Progressive clergy have welcomed the pope’s recent remarks. In a tweet Wednesday, LGBTQ advocate and Jesuit priest James Martin called Francis’ words “a major step forward in the church’s support for LGBTQ people.”
Pope Francis has been perceived as more open and understanding toward LGBTQ people since his famous 2013 response “who am I to judge?” when asked about gay priests in the Catholic Church. The pope has met with homosexual couples several times during his pontificate and sent support to a transsexual community struggling during the COVID-19 pandemic.
Despite this outlook of mercy and openness, Francis has done little to address the church’s position on homosexuality in practice. When Italy was considering allowing civil unions for gay couples in 2016, Pope Francis told Vatican judges there can be “no confusion between the family God wants and any other type of union.”
“The family,” he said on that occasion, is “founded on indissoluble matrimony that unites and allows procreation.”
The latest comment by Pope Francis focuses on guaranteeing health and legal protections for LBGTQ couples but doesn’t suggest any change in Catholic doctrine, according to professor Bruce Morrill, who holds the Edward A. Malloy Chair of Catholic Studies at Vanderbilt Divinity School in Nashville, Tennessee.
“That is a characteristic of his entire papacy, namely, the pope continuously makes individual pastorally and compassionately (he would say, mercifully) guided statements and, yet, he has done nothing to change official doctrine or polity,” Morrill told RNS on Wednesday.
The documentary touches on multiple aspects of Francis’ pontificate, from the economy to immigration to the environment and global inequalities. During the lengthy interview that makes up the backbone of the feature, the pope also took a jab at child separation policies at the U.S.-Mexico border.
Addressing the immigration policies of the Trump administration directly, Pope Francis said that the separation of immigrant families at the border is “a cruelty” that “goes against natural rights.” These remarks echo one Francis made in a 2018 interview with Reuters, in which he condemned such policies as “contrary to our Catholic values” and “immoral.”

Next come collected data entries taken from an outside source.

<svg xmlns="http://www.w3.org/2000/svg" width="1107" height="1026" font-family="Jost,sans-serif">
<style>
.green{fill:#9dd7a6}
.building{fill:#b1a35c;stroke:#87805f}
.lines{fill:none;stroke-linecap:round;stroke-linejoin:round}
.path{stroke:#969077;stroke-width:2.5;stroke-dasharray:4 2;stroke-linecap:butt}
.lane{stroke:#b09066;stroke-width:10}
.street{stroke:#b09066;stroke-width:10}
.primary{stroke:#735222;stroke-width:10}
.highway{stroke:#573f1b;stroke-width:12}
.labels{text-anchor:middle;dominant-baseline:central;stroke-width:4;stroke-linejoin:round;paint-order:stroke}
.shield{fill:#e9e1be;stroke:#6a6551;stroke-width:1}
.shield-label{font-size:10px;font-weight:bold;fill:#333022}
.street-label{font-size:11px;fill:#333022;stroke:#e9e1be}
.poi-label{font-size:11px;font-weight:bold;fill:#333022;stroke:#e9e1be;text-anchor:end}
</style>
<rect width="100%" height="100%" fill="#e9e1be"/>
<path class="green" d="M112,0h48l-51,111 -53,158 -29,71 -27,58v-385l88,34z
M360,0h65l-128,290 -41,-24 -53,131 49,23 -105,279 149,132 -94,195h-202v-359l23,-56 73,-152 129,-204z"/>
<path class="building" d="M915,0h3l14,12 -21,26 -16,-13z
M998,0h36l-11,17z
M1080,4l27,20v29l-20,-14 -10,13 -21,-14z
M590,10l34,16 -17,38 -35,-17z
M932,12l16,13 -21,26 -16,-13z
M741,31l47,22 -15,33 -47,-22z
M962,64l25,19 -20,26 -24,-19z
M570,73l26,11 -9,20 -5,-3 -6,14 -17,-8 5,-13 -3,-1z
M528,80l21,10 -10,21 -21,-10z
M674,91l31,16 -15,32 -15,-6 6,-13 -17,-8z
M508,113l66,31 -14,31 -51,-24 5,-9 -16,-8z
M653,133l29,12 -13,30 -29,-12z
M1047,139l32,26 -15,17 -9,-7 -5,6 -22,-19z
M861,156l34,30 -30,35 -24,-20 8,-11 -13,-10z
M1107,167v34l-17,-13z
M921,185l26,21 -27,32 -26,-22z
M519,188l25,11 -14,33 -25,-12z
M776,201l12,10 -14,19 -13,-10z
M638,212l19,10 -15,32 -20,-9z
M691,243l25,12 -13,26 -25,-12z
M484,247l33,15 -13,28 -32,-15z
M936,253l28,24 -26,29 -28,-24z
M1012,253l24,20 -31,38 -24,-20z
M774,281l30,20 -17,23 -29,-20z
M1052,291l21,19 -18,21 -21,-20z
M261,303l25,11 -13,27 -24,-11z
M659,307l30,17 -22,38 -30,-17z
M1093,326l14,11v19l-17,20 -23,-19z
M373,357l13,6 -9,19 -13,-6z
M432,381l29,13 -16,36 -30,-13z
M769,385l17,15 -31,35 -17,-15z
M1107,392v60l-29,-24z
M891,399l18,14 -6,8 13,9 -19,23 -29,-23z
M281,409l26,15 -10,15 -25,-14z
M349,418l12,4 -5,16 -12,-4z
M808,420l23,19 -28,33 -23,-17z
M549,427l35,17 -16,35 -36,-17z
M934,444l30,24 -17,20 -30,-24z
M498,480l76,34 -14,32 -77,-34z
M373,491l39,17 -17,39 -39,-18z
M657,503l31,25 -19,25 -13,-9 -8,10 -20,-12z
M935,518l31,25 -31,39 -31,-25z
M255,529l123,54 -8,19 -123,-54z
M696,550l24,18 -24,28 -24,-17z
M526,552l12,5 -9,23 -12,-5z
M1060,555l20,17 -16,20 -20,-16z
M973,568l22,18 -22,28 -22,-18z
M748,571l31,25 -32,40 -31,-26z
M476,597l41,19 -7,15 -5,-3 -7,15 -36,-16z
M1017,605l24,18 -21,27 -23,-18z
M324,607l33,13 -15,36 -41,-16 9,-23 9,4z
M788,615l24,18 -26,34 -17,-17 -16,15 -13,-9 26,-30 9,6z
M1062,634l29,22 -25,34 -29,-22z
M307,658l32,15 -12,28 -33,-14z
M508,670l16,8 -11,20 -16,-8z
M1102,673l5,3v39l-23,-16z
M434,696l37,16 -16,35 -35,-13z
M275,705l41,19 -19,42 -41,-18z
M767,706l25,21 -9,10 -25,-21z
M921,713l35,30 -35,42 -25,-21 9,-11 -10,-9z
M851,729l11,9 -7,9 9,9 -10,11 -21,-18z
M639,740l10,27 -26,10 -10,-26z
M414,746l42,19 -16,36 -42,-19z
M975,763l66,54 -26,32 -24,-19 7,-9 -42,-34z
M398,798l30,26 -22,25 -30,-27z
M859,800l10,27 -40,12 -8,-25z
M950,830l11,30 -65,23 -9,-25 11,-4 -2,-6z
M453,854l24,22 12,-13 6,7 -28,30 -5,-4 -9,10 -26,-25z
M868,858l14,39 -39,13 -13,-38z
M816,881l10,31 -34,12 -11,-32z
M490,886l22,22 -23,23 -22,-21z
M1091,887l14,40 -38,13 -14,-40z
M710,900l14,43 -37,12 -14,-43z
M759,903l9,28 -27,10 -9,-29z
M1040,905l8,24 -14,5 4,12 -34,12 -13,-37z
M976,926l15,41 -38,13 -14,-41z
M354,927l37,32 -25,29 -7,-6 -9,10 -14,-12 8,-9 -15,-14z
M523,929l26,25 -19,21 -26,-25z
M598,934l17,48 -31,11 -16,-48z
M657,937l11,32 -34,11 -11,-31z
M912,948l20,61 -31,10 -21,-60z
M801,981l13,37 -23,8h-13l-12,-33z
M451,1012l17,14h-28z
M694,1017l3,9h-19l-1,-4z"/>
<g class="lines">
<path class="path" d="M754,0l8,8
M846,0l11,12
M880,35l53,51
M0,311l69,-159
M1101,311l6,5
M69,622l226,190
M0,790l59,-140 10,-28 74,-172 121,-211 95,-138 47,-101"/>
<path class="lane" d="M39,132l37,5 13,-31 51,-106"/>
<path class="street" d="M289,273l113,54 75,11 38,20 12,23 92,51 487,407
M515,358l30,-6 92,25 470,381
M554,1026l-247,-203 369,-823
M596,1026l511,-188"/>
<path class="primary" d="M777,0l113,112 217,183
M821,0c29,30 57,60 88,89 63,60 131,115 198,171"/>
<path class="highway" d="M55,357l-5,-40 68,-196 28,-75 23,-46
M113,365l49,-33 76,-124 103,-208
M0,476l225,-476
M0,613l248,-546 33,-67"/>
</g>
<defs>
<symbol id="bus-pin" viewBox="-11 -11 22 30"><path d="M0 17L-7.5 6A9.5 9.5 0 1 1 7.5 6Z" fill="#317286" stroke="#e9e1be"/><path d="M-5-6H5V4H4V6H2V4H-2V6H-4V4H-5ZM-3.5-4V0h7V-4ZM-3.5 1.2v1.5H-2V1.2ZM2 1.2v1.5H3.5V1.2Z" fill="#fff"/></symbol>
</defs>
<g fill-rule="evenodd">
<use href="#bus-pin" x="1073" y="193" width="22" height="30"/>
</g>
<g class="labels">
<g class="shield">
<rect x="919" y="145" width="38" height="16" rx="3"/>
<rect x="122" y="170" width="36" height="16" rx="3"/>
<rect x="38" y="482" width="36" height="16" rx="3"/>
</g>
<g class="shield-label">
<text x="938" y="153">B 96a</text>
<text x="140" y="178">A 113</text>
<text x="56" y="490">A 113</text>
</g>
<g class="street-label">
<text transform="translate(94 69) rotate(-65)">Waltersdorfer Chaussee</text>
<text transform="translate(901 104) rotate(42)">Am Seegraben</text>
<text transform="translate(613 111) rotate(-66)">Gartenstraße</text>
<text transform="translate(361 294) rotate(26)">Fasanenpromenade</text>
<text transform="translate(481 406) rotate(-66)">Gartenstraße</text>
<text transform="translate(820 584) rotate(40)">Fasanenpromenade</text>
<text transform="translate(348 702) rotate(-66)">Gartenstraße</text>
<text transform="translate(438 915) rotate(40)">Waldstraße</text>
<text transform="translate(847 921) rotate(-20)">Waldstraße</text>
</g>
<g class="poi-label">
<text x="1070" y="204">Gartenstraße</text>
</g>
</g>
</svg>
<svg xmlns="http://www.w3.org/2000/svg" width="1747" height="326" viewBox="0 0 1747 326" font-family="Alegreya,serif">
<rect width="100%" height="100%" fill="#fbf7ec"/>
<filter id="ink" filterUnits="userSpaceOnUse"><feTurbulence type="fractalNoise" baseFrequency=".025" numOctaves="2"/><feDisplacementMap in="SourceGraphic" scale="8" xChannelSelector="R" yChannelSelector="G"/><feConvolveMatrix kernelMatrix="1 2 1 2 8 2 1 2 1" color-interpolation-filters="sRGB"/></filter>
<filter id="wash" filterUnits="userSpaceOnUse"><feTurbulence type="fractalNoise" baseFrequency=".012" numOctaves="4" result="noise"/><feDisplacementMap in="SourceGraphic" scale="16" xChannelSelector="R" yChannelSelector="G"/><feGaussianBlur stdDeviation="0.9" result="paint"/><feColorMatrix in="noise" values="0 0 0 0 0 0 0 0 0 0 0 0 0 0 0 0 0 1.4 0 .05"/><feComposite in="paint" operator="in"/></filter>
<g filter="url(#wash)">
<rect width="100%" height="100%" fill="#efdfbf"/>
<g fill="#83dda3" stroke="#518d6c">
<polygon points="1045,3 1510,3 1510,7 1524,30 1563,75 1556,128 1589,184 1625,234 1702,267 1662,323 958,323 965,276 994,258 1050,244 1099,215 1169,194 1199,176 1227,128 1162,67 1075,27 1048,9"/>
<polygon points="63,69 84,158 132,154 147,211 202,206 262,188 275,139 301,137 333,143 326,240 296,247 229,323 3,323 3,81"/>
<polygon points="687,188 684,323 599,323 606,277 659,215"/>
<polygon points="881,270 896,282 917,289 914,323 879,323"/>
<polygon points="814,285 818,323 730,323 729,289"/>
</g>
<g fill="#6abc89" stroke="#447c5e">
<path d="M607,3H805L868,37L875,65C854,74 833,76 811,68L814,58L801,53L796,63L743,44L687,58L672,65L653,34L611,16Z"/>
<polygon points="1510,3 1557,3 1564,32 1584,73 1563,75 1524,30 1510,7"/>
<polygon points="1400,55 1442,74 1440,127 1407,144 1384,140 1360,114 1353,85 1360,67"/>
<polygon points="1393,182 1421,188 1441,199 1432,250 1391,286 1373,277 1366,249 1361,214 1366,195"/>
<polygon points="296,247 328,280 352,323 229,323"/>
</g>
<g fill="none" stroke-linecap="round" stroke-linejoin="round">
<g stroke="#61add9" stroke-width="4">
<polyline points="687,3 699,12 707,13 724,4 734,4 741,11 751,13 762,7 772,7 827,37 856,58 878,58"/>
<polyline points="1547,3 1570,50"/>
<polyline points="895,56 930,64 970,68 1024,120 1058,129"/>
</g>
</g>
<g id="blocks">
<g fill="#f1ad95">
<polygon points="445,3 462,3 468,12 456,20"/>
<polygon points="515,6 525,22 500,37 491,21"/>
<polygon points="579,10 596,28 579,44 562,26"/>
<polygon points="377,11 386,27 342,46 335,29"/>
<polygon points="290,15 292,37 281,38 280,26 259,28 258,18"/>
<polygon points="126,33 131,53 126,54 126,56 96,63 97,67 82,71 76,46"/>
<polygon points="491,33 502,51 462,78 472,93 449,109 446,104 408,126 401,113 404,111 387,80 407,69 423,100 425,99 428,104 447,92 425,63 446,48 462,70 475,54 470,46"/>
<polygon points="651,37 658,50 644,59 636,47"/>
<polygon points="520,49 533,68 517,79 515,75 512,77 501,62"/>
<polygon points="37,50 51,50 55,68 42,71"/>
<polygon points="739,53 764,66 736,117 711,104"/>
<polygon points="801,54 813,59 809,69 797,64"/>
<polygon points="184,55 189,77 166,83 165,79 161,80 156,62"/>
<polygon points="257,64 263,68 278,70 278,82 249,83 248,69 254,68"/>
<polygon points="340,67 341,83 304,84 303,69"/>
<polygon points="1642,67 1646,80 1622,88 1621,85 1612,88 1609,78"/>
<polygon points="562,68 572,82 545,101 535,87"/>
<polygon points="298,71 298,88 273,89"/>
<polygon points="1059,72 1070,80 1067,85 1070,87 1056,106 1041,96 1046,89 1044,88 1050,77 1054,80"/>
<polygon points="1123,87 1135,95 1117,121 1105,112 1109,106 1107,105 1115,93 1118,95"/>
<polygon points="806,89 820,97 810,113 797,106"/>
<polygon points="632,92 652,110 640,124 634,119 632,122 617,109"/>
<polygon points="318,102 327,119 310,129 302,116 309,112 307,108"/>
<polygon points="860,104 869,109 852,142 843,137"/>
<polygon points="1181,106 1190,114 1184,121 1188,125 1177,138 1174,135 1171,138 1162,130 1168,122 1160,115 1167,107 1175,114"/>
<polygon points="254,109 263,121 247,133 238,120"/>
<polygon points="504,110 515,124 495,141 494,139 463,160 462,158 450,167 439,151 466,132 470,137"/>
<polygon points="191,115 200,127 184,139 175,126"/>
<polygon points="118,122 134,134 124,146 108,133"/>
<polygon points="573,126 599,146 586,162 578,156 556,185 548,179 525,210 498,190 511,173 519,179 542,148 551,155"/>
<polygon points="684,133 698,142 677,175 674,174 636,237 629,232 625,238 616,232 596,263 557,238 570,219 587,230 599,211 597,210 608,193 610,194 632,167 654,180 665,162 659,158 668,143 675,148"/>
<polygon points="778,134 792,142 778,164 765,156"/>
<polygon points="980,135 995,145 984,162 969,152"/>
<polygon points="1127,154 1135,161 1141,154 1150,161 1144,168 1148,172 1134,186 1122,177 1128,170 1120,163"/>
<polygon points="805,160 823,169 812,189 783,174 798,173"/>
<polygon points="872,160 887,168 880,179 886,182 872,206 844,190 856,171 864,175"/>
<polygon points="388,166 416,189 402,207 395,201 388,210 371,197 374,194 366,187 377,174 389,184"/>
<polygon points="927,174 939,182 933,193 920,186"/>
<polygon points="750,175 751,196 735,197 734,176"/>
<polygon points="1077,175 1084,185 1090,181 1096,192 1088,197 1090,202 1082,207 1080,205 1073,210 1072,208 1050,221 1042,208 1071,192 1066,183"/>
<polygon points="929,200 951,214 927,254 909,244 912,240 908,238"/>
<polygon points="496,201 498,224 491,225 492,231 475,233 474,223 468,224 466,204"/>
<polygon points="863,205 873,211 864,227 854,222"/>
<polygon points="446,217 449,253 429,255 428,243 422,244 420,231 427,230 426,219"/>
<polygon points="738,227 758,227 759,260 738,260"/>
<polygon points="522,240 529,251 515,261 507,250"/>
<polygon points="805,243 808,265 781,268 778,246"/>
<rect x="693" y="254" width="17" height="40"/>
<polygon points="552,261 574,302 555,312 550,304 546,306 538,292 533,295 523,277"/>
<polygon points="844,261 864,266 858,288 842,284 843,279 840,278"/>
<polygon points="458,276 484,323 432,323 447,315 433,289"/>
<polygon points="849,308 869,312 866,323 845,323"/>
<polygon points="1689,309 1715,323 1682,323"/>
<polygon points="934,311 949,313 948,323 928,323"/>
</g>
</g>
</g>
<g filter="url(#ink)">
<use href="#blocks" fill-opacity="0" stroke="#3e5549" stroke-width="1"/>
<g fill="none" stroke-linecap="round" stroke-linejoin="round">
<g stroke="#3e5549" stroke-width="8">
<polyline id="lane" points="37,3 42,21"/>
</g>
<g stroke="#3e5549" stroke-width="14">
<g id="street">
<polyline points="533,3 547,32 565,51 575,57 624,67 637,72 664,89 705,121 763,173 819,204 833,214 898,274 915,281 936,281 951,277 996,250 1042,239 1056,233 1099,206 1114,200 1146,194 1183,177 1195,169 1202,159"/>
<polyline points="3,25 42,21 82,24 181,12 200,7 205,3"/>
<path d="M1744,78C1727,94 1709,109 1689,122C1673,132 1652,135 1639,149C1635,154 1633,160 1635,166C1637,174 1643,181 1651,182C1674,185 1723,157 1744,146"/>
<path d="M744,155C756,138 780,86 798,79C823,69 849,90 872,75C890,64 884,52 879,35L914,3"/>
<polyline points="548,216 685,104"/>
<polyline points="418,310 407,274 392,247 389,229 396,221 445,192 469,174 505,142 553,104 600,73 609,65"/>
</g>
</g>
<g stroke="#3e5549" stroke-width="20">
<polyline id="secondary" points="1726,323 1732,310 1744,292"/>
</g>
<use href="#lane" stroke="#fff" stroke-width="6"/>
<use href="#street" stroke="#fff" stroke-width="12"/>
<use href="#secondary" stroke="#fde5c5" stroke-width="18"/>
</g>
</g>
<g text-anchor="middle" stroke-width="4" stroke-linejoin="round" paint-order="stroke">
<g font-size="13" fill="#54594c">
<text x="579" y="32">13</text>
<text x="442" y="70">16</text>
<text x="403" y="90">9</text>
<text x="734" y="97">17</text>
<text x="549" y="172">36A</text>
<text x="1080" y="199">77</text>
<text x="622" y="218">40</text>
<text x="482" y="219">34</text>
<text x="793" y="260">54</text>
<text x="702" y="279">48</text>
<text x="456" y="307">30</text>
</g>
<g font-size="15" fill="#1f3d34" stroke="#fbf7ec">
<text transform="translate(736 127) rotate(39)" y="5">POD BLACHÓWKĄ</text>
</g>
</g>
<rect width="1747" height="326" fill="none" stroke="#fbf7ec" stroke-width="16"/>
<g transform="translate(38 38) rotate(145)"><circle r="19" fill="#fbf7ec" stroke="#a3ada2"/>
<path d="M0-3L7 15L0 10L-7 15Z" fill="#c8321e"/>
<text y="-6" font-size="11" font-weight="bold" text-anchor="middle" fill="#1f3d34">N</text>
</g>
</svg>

Numerous figures close to this pontificate are interviewed in the documentary, including his predecessor Benedict XVI, family members and papal allies such as Cardinal Luis Antonio Tagle, who heads the Vatican department for evangelization, and Monsignor Charles Scicluna, adjunct secretary for the Congregation for the Doctrine of the Faith.
“Francesco” also documents the numerous pre-pandemic travels led by the pontiff and his role in addressing calamities and wars in Syria, the Central African Republic and Ukraine, as well as his advocacy for immigrants who die at sea.
The wide scope of the documentary led Rosetta Sannelli, who will award the film with the Kinéo Movie for Humanity Award at the Vatican on Thursday, to describe it as “a historical work in every way.”
Nor does the documentary shy away from describing the struggles faced by Pope Francis, from his role in Argentina’s “dirty war” to his behavior toward victims of clerical sexual abuse in Chile. Survivor Juan Carlos Cruz was at the film festival in Rome to express his support for the documentary.
“I was scolded for my homosexuality,” Cruz told reporters at the event. “But the pope told me something different: God made gay people and God loves you, the church loves you, the pope loves you. So many gay people have called me in tears once this phrase was shared. This is what Bergoglio showed the world.”
This is an ongoing story and will be updated.